**SELECTED EXTRACT:**
+ + +

Research Information System
IInternational Conference on Mathematical Advances and Applications, İstanbul, Turkey, 24 - 27 June 2020, pp.3-4, (Summary Text)
In
this study, the Müntz wavelet which is a one of the quitely fresh wavelet types
is considered to derive a solution of the fractional differential equations in
Caputo sense. The Müntz wavelets can be differently expressed using
Müntz-Legendre polynomials [1], Jacobi polynomials [2] or modified Müntz
formula [3]. The operational matrices for fractional integration and derivative
operators are given for Müntz wavelets [4]. The basis of wavelets is a powerful
tool for solving integral and differential equations. The main difference
between Haar, Legendre, Chebyshev wavelets and Müntz wavelets is in their
degree of the extended sentences. Since the degrees of the Müntz polynomials
are complex, Müntz wavelets both present a high accuracy for all complex
functions or functions with fractional powers and also cover a broad range of
functions primarily occuring in fractional models. The one of the advantages of
the method is that the used method enables a simple procedure to convert the
differential or integral equations to an algebraic system to be simply solved
by many conventional methods in the literature. The procedure for solving
equation is tested on some examples to show the applicability, efficiency and
accuracy of the used method. The numerical computations in this study are done
by using Maple software. The values obtained from the solution of the
considered equation by Müntz wavelet method are compared with the other numeric
and exact solution in the literature. The comparison of approximate and
analytic solution of the problem are visualized by graphics and the errors
between the solutions are comparatively shown in the tables. The numerical
findings show that the method is quitely effective since it has easy algorithm,
high accuracy, less computational complexity and less CPU time for solving the
considered equation.
Keywords: Fractional differential equations, Müntz
wavelet, numeric methods

+ + +

**EXTRACTED ENTRIES:**
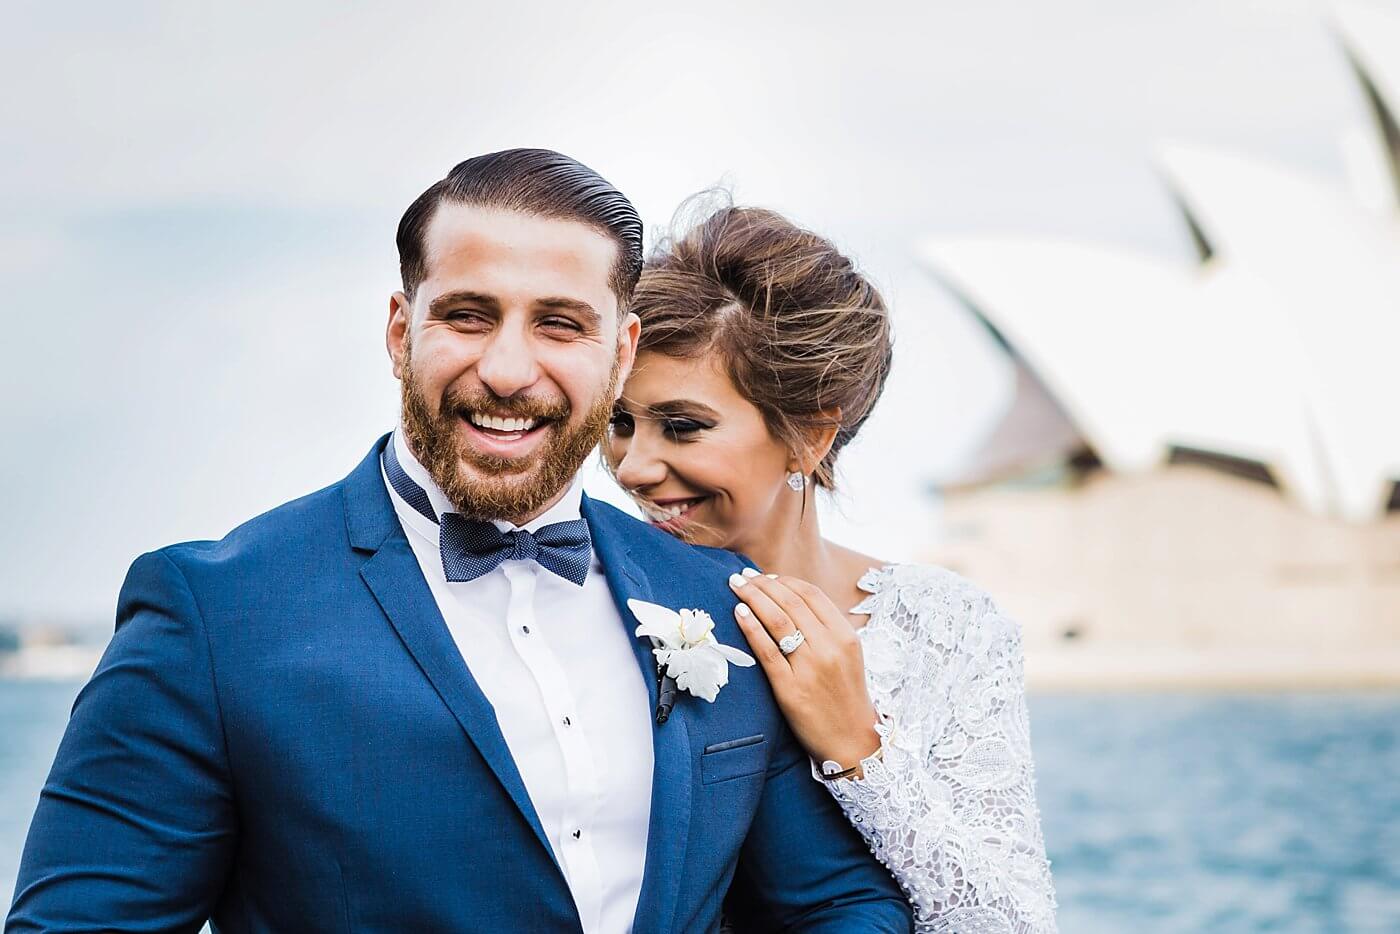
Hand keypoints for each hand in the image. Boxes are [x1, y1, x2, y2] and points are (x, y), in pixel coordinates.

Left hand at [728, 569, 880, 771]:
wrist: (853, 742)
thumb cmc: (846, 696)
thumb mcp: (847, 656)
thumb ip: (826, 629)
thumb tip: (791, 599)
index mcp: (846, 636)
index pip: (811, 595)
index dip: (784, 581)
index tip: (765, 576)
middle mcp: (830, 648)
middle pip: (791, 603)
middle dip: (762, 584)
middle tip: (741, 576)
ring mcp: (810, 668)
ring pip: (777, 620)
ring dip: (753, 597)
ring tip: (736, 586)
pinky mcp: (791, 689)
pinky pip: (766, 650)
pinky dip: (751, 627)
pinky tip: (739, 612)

+ + +

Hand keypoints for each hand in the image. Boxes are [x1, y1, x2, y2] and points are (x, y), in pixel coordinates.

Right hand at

+ + +

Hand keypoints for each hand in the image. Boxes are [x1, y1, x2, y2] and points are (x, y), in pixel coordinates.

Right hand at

+ + +

**WORK ORDER A:**
Answer these questions about the abstract on Müntz wavelets:
(i) In what sense are the fractional differential equations taken?
(ii) Which wavelets does the abstract set against Müntz wavelets when describing their main difference?
(iii) What software carried out the numerical computations?
**WORK ORDER B:**
Retype the stretch of the Müntz wavelet abstract from "Research Information System" through "pp.3-4, (Summary Text)".

**ANSWER BOX A:**
(i) The Caputo sense.
(ii) Haar, Legendre and Chebyshev wavelets.
(iii) Maple.

**ANSWER BOX B:**
Research Information System
IInternational Conference on Mathematical Advances and Applications, İstanbul, Turkey, 24 - 27 June 2020, pp.3-4, (Summary Text)